The middle east is analogous to how Thomas Jefferson described slavery; its like holding a wolf by the ears, you know you shouldn’t have it, but you don’t dare let it go. Technology has made terror more dangerous than before. However, considering the vulnerability inherent in any society to suicide terrorism (even Israel has not figured out how to prevent it), we must ask this: does it make more sense, in fighting terror, to be consistent in applying our values to all people or to make secret exceptions to our professed values without explanation or checks and balances? Recall that all the while, we say that we seek to spread American values to these people. Clearly, we send a much stronger signal to terrorists and those who might join them, when we show through our actions that we do not make exceptions to our values.

I would also challenge those who question the “conservatism” behind this view. By all means, I consider myself a conservative. I know of no conservative principles that support the detention at Guantanamo Bay, and if there are any, I would love to hear them. I would remind my conservative friends that both O'Connor and Rehnquist voted in the majority in Hamdi v. Rumsfeld, and also conservative leaning Kennedy. The outcome in this case reflected my views.

I thought that even “law-and-order” conservatives still believed that a trial by a neutral tribunal was the best way to achieve justice. Would a neutral tribunal be any less prudent than the President? Furthermore, even neo-conservative leaders such as Paul Wolfowitz have acknowledged that the detention without challenge has undermined U.S. credibility.
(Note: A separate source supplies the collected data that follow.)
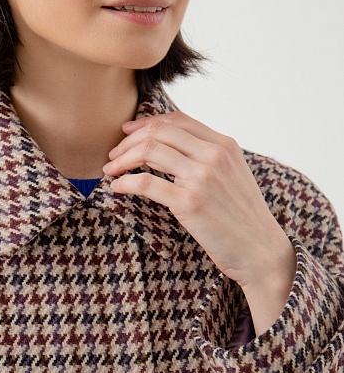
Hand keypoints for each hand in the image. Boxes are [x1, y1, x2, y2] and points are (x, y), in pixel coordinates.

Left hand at [102, 110, 296, 334]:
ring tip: (110, 170)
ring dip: (122, 160)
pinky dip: (125, 182)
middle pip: (158, 132)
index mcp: (224, 145)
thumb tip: (167, 145)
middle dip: (129, 141)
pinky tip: (118, 188)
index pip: (176, 121)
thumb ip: (207, 156)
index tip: (127, 132)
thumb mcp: (232, 174)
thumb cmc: (242, 216)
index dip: (146, 123)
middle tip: (114, 155)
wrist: (261, 251)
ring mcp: (202, 178)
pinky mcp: (190, 203)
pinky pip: (146, 183)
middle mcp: (214, 156)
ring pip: (149, 151)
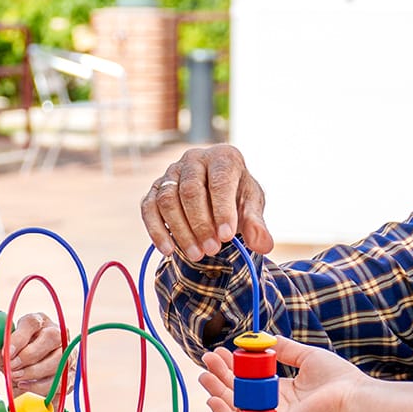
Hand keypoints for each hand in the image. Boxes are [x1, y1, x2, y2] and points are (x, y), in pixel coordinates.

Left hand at [0, 311, 63, 396]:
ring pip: (57, 360)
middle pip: (51, 338)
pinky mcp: (70, 373)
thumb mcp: (2, 350)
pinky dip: (39, 387)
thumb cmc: (16, 357)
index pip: (31, 322)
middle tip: (11, 368)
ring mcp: (68, 352)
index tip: (4, 353)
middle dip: (28, 356)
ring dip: (33, 372)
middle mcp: (57, 333)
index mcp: (38, 321)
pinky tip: (25, 387)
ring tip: (16, 379)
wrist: (32, 377)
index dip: (18, 337)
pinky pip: (59, 381)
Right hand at [142, 145, 273, 261]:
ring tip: (196, 255)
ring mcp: (172, 172)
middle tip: (213, 250)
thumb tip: (263, 245)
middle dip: (201, 224)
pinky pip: (148, 208)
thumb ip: (257, 224)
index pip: (219, 181)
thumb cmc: (237, 197)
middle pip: (190, 190)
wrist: (218, 196)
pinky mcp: (155, 188)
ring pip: (167, 199)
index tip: (227, 236)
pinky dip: (156, 230)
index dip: (222, 209)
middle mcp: (194, 158)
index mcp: (223, 156)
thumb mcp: (252, 207)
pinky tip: (168, 250)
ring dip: (180, 230)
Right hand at [200, 337, 372, 411]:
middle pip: (240, 394)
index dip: (234, 367)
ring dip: (218, 391)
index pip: (251, 382)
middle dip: (221, 377)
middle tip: (207, 359)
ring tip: (204, 374)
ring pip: (238, 408)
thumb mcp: (306, 356)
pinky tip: (213, 398)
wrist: (354, 396)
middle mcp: (276, 409)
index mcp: (284, 393)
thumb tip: (265, 339)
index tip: (220, 352)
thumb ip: (285, 348)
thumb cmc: (339, 378)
The fact is that free nations are safe nations because free nations defend the rights and privacies of individuals anywhere; rather undermining them. This is conservatism at it's finest. "Law and order" conservatives know that law and order applies to the government just as much as civilians. Furthermore, our tradition and legal history are clear that we stand on the principle that a person’s rights come from our creator, not our government.